WORK REQUEST: Copy out all lines in the material below that contain the string "slice".

GIVEN ENTRIES:

━━━━━━

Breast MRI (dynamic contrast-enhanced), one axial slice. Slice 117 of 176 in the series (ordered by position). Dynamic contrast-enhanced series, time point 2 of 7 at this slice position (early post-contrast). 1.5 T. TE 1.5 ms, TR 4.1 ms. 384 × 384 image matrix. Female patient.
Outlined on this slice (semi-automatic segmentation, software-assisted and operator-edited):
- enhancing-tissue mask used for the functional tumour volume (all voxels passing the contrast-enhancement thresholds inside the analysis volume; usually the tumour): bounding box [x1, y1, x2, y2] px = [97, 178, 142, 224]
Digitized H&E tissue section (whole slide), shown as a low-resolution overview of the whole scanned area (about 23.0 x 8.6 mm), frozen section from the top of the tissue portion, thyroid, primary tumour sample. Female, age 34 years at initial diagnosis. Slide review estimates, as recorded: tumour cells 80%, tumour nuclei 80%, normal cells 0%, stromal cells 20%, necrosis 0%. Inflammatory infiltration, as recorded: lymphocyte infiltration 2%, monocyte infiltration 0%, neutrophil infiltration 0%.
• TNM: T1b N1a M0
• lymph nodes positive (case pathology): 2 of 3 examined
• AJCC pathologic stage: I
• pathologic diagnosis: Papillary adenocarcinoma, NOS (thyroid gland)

━━━━━━

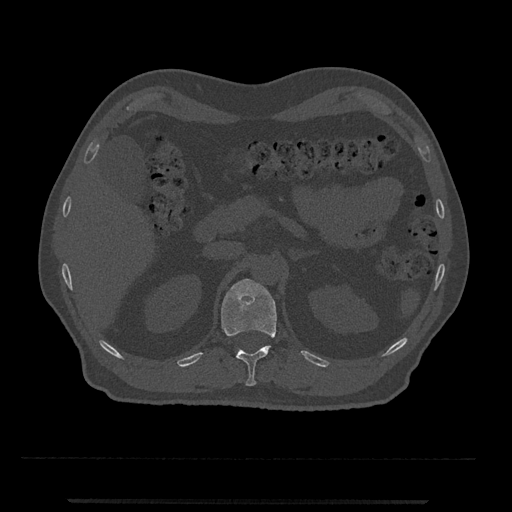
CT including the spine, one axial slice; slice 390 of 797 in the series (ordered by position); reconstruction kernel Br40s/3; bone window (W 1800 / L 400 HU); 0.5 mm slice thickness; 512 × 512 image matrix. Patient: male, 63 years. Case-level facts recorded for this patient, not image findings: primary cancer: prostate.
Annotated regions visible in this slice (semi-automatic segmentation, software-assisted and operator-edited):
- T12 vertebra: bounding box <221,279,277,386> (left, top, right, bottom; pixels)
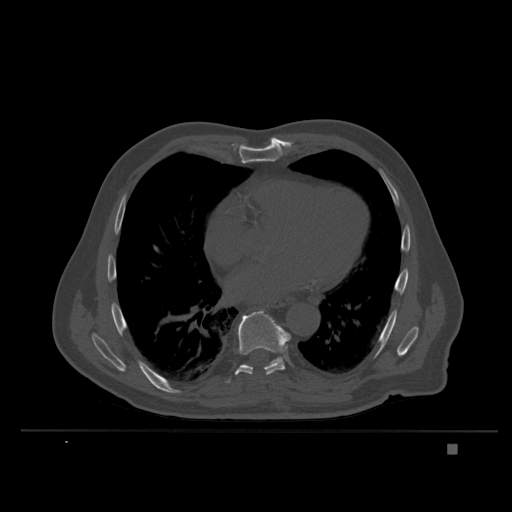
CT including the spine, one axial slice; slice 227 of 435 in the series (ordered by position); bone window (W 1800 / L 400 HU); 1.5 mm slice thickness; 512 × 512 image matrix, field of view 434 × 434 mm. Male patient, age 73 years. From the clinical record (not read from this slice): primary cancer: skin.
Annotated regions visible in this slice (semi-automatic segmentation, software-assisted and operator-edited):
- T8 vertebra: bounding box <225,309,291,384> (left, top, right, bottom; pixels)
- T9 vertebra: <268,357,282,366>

━━━━━━

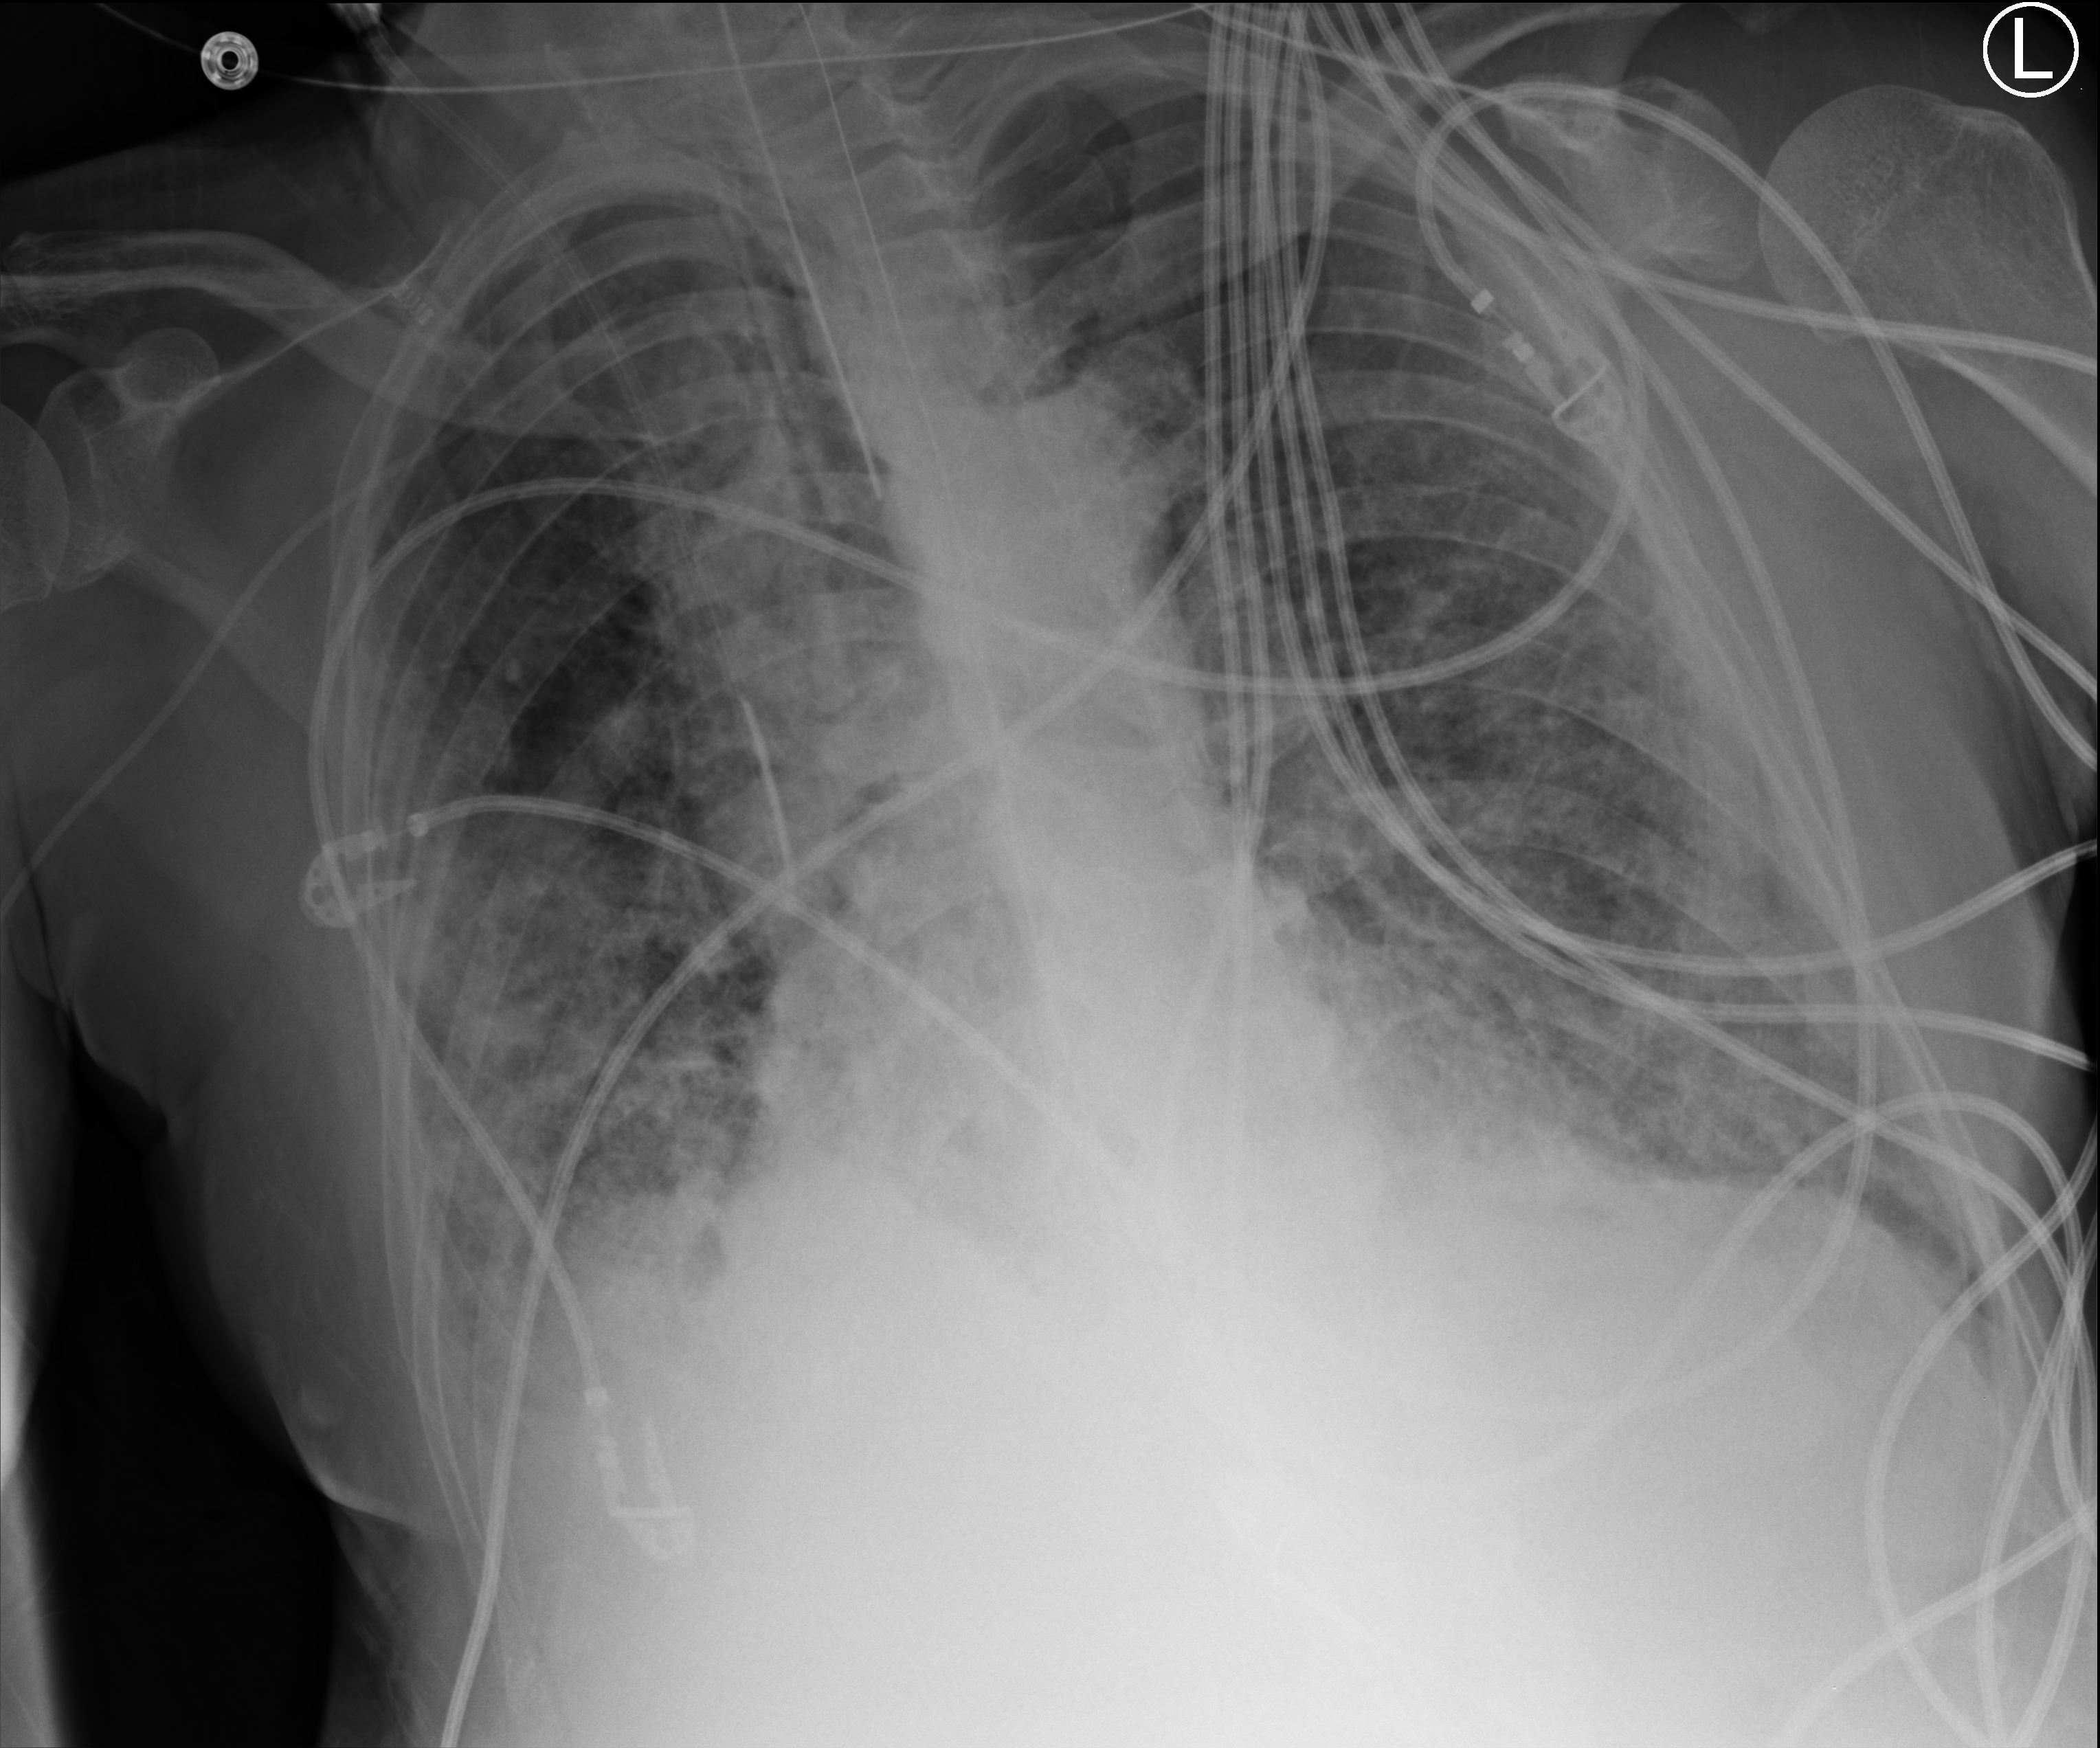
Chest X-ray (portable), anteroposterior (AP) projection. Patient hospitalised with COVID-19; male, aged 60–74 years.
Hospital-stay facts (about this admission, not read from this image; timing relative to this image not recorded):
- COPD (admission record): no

━━━━━━

ANSWER TO THE PROBLEM:
Breast MRI (dynamic contrast-enhanced), one axial slice. Slice 117 of 176 in the series (ordered by position). Dynamic contrast-enhanced series, time point 2 of 7 at this slice position (early post-contrast). 1.5 T. TE 1.5 ms, TR 4.1 ms. 384 × 384 image matrix. Female patient.
Outlined on this slice (semi-automatic segmentation, software-assisted and operator-edited):
CT including the spine, one axial slice; slice 390 of 797 in the series (ordered by position); reconstruction kernel Br40s/3; bone window (W 1800 / L 400 HU); 0.5 mm slice thickness; 512 × 512 image matrix. Patient: male, 63 years. Case-level facts recorded for this patient, not image findings: primary cancer: prostate.
Annotated regions visible in this slice (semi-automatic segmentation, software-assisted and operator-edited):
CT including the spine, one axial slice; slice 227 of 435 in the series (ordered by position); bone window (W 1800 / L 400 HU); 1.5 mm slice thickness; 512 × 512 image matrix, field of view 434 × 434 mm. Male patient, age 73 years. From the clinical record (not read from this slice): primary cancer: skin.
Annotated regions visible in this slice (semi-automatic segmentation, software-assisted and operator-edited):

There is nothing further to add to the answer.